Ghosn sees long European slump unless region gets competitive
![]() | Ghosn: European market faces stagnation |
BOCHUM, Germany -- Renault CEO Carlos Ghosn said the European auto market won't recover before 2020 unless governments take action to make their economies competitive.
Renault sees the region's new-car sales falling 3 percent this year and isn't counting on growth for the next three or four years, Ghosn said.
Europe will only return to growth by 2020 if countries such as France, Spain and Italy take action to reform their inflexible labor laws like Germany did in the early part of the decade, he said.
"Otherwise I see stagnation for a very long time," Ghosn told a conference here on Tuesday held by the University of Duisburg-Essen's Center Automotive Research.
The CEO said he is optimistic that countries will make the necessary reforms "because they have no choice." The euro-zone debt crisis had accelerated trends that had been happening for decades in Europe with production and sales growth shifting from Western to developing markets, Ghosn said.

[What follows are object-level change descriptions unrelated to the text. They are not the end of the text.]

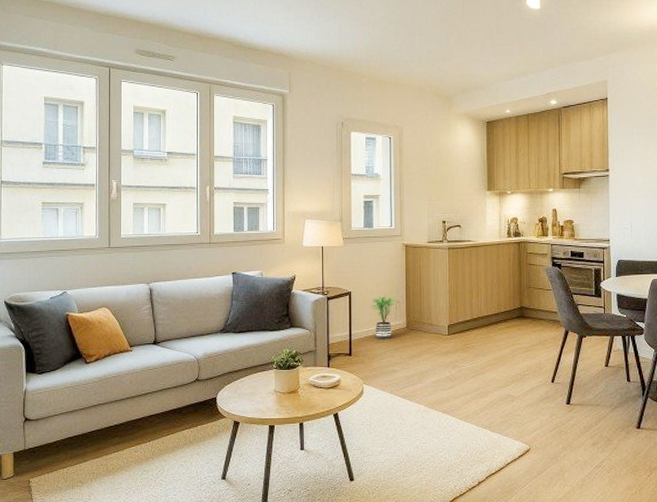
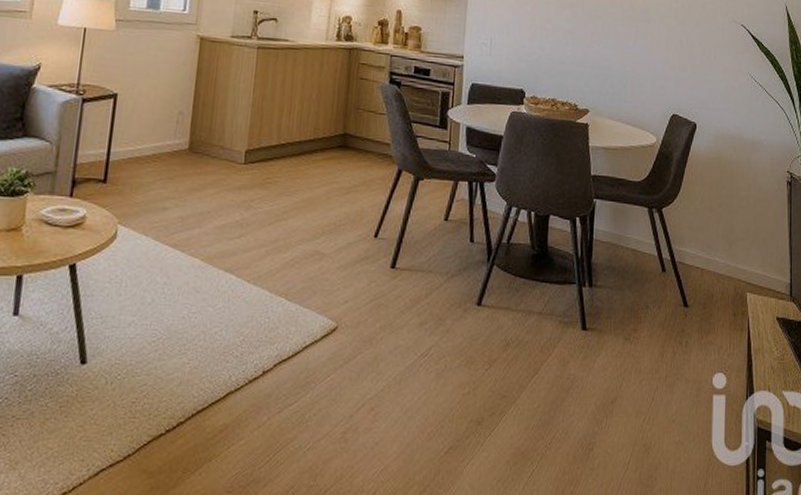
potted plant: present [371,294,398,340] -> none [142,101,180,164]

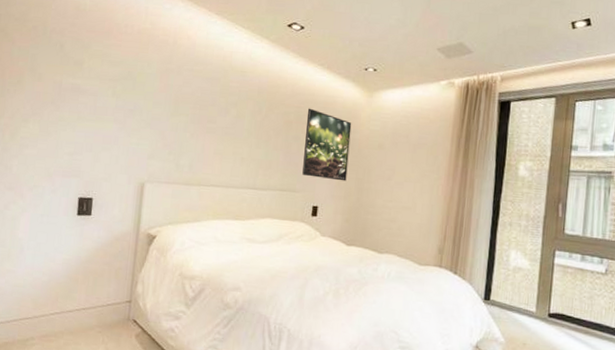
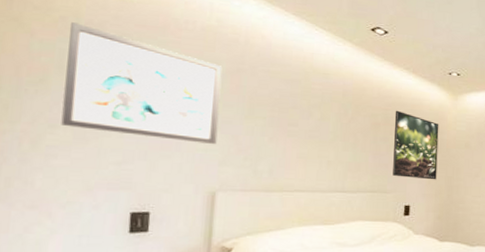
wall art: none [31,31,154,139] -> present [61,22,223,144]

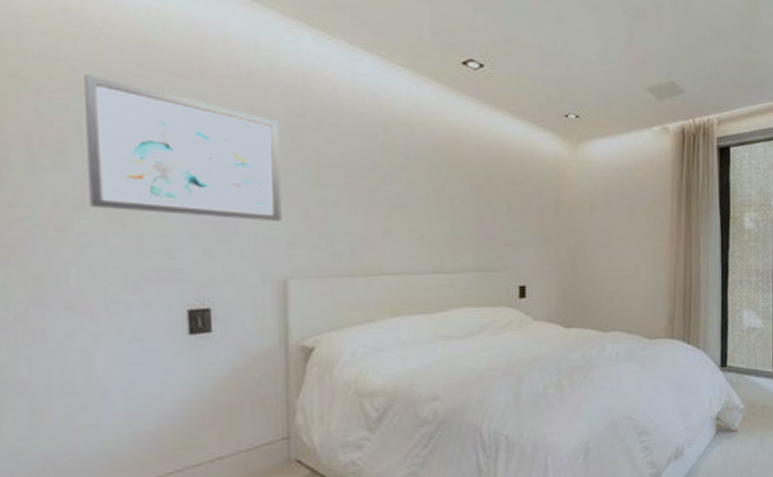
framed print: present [393,110,439,180] -> none [499,167,557,253]

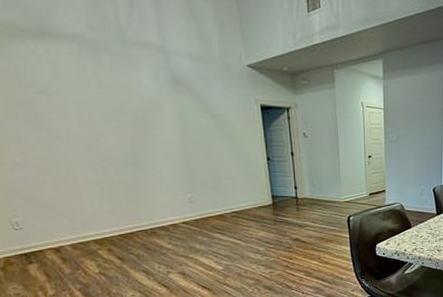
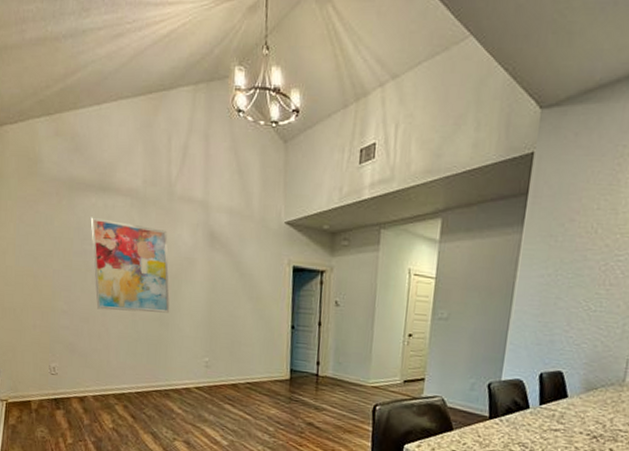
wall art: none [31,64,143,159] -> present [90,217,170,313]

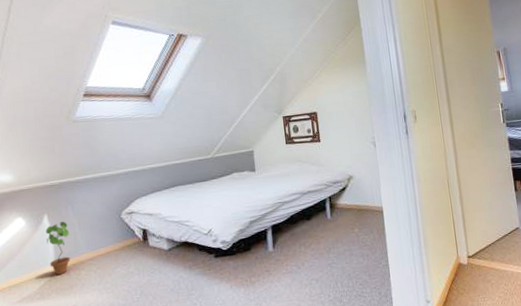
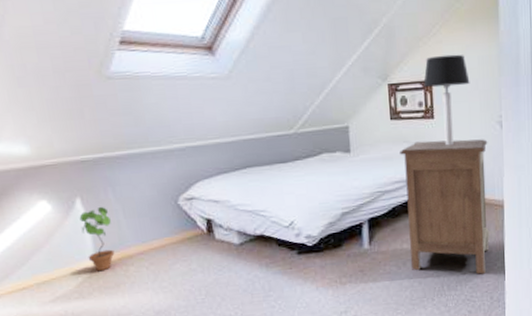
nightstand: none [294,156,374,272] -> present [400,139,490,275]
table lamp: none [310,91,347,163] -> present [423,54,470,146]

Last year, new-car registrations in the EU and EFTA countries fell 7.8 percent to 12.53 million cars, the lowest level since 1995, according to industry association ACEA. The Center Automotive Research predicts that sales will decline to 12.07 million this year and then rise to 12.61 million in 2014.
Professor Ferdinand Dudenhoeffer, head of the Center Automotive Research, said Europe will come back very slowly because of the economic problems in countries such as France, Italy, Spain and Greece. He said the economic situation needs to be stabilized before the auto industry can pull out of its slump.
Long-term trends
Fitch Ratings said on Wednesday that a recovery in new-car sales in Europe back to pre-crisis levels could take until the end of the decade, if it can be achieved at all.
"Structural factors and anecdotal evidence make it uncertain that sales will return to the 1999 peak of 15.1 million units. They suggest that European recovery will be slow at best and could follow the path of Japan, where vehicle sales have fluctuated since 1998 at 25 percent to 45 percent below their peak in 1990," Fitch said in a statement.
Fitch said cyclical factors, including weak consumer and corporate confidence, high unemployment and tighter credit conditions, are keeping buyers out of showrooms but the agency also cited a number of trends that will affect car sales:
Owners are keeping vehicles, which are increasingly reliable and robust, for longer and are driving shorter distances
The total cost of vehicle ownership has increased
Several large cities or countries have taken measures to limit or deter car usage
Surveys show a declining interest in cars from the younger generation.
Manufacturers of small vehicles suited to urban conditions and with fuel-efficient engines are best placed to outperform the market, Fitch said. These vehicles should be well positioned to take advantage of people moving to suburbs not well connected by public transport and of the overall trend toward downsized vehicles and engines.
"It will be even more important to monitor the product mix as customers increasingly decide to keep a car but opt for a smaller or cheaper model," the statement said. "This is in line with our view of how the market is polarizing toward high-end brands on the one side and entry-level marques on the other."
Eastern Europe gives hope
Fitch said the expected outperformance of central and eastern European markets as they catch up with more developed European markets in terms of car density is likely to offset persistent weakness in western Europe and offer better prospects than in Japan.
Government intervention could also support sales at higher levels than underlying and fundamental demand, given the industry's importance to employment and in light of support given in the past.
Fitch said Europe's economy and new-vehicle sales can rebound more strongly than expected. It said auto sales in the United States recovered to 14.4 million units in 2012, up 13.4 percent from 2011 and 39 percent from 2009, in contrast to previous market assumptions and forecasts pointing to long-lasting depressed conditions.